それは、「第2インターナショナルの崩壊」というべき事態との厳しい対決と一体で切り開かれている。
既成勢力の屈服をのりこえ闘い爆発
米労働運動のナショナルセンターであるアメリカ労働総同盟・産業別組合会議(AFL―CIO)本部は帝国主義労働運動であり、初めからイスラエル=シオニスト全面支持の立場だ。ウクライナにおける14年マイダン・クーデターにも、米国務省や中央情報局(CIA)と一体となって関与している。その上で重大なのは、従来「左派」と言われてきた勢力が、AFL―CIO本部や民主党と共に、北大西洋条約機構(NATO)のウクライナ軍事支援を支持し翼賛勢力化したことだ。左派労働運動の結集軸の一つであった「レイバーノーツ」誌や「革命的左翼」諸党派のうちのいくつかが急速に転向していった。
全米自動車労組(UAW)では、アメリカ帝国主義と資本に対する組合員の怒りと闘う機運が高まる中で、23年にショーン・フェインが「左派」的に登場し委員長に選出された。だが、フェイン執行部は戦闘的な言辞で扇動しつつ、実際にはストを最小限化し、パレスチナ人民へのすさまじいジェノサイドを支援するバイデン政権を賛美し続けた。これに対して、UAW組合員の2割を占める大学院生・大学職員組合員はジェノサイド阻止の大学占拠闘争に決起し、大弾圧と不屈に闘っている。
各地で革命的なメーデー闘争復活
アメリカの既成労働運動は、長らくメーデーを開催していない。1886年のシカゴでの8時間労働要求のゼネスト、弾圧と暴動の歴史は米労働者階級の力を示すからこそ、労組官僚はこれを忌み嫌っている。しかし今年は各地のAFL―CIO連盟がメーデーを主催し、他団体のものも加えると全米で千カ所にも上った。もはや労働者の開催要求を抑えられなくなったのだ。そして、経済闘争のみに限定する労組官僚の統制を超え、各地で反戦闘争が正面から掲げられた。
ニューヨークでは、ジェノサイド反対闘争を理由に処分された学生たちが闘いを牽引(けんいん)した。
UAWの根拠地デトロイトでも、トランプの関税戦争を弾劾し、戦争と排外主義に反対する声が圧倒した。フェインがトランプ関税に「喝采を送る」という排外主義的な声明を出したことに対し、地元から反撃をたたきつけたのだ。
カリフォルニア州オークランドでは、港湾を止めて参加した国際港湾倉庫労組第10支部(ILWUローカル10)が闘争をリード。組合員は「すべての権力を人民に」「パレスチナと連帯し船を止めよう」と訴え、対中国戦争への反対を呼びかけた。

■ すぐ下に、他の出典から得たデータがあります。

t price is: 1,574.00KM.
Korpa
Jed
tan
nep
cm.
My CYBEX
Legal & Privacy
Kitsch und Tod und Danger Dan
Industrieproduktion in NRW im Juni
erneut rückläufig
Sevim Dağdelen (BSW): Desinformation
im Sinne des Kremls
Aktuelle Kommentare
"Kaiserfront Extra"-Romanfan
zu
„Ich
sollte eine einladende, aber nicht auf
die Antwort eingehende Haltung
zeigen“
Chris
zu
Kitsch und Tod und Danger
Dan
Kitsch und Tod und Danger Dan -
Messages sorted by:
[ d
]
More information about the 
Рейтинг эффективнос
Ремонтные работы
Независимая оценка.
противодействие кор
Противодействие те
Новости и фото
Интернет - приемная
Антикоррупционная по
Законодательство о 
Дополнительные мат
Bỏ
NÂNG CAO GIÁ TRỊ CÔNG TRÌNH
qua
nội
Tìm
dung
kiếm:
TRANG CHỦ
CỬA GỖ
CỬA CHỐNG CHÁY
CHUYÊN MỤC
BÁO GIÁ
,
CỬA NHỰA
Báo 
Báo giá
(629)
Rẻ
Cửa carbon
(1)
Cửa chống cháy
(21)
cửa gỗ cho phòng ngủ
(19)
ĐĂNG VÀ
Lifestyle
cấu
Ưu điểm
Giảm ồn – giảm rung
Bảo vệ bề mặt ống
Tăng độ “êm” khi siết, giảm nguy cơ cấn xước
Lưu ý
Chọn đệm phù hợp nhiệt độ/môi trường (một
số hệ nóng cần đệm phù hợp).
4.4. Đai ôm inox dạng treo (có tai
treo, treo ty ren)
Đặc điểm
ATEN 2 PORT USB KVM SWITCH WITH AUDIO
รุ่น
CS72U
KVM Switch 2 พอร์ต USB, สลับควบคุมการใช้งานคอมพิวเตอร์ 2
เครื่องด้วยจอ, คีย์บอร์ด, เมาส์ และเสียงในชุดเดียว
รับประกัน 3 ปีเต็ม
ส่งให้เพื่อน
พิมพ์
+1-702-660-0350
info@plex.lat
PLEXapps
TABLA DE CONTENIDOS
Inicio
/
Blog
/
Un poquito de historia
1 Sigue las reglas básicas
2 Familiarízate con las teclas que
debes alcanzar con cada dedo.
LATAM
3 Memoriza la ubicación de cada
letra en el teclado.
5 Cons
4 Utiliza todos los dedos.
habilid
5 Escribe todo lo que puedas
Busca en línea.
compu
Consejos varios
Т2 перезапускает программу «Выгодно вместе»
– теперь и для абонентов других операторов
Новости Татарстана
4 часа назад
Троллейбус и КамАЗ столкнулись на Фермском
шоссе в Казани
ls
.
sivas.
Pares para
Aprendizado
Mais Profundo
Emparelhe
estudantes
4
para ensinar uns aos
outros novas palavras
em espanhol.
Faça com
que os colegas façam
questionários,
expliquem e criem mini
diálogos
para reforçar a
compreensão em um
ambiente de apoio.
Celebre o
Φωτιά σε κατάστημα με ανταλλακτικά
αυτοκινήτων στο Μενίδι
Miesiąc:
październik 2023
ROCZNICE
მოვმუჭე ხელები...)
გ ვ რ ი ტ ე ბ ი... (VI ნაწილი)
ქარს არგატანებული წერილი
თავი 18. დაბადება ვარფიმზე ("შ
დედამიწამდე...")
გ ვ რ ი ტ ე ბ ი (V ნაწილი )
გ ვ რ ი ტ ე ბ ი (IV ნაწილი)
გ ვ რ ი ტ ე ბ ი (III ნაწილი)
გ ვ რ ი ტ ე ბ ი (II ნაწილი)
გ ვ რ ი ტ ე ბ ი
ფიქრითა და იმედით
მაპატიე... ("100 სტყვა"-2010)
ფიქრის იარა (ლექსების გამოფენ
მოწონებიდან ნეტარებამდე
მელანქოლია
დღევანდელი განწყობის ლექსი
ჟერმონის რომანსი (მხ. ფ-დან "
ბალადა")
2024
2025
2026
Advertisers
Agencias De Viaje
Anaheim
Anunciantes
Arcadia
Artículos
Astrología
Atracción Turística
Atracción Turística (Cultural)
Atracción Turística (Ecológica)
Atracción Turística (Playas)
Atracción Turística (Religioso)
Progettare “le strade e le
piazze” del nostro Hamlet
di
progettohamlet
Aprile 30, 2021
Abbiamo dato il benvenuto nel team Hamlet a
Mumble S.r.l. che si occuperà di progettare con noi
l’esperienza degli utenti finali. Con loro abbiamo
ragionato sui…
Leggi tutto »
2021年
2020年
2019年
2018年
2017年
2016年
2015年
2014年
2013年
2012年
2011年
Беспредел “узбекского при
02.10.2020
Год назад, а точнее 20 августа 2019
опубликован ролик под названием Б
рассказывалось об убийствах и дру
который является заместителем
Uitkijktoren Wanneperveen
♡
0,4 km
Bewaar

5月7日にはコロンビア大学で、昨年来キャンパス内では最大規模のパレスチナ連帯デモが闘われた。100人以上の学生・教職員・卒業生が図書館を占拠し、運動の代表者の一人であるマフムード・カリル氏らの入管当局による拉致・収容を弾劾。イスラエルからの投資引き揚げを求めて闘い抜いた。学生たちは大量逮捕・停学処分攻撃をはね返して闘い続けている。
侵略を内乱に転化する闘いはすでに始まっている。米労働者人民と固く連帯し帝国主義を打倒しよう。